Stored data entries:
════════════════

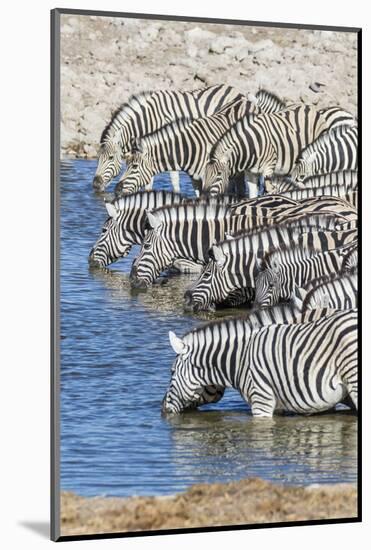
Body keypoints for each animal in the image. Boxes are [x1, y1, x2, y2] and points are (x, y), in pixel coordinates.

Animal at [92, 84, 247, 192]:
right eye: (98, 157)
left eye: (111, 157)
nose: (95, 185)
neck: (149, 119)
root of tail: (233, 89)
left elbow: (173, 178)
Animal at [203, 104, 358, 197]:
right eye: (205, 174)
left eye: (218, 174)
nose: (204, 197)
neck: (251, 147)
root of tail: (309, 106)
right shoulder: (251, 173)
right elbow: (252, 194)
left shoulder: (268, 169)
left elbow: (268, 189)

════════════════

Please retype every record above exactly, leaving out the pictures.

Body keypoints for each animal in the image. Boxes are [x1, y1, x2, y2] and points are (x, y), in pixel coordinates.

Animal at [92, 84, 247, 192]:
right eye: (98, 157)
left eye: (111, 157)
nose: (95, 185)
neck: (149, 119)
root of tail: (233, 89)
left elbow: (173, 178)
Animal at [203, 104, 358, 197]:
right eye: (205, 174)
left eye: (218, 174)
nose: (204, 197)
neck: (251, 147)
root of tail: (309, 106)
right shoulder: (251, 173)
right elbow: (252, 194)
left shoulder: (268, 169)
left elbow: (268, 189)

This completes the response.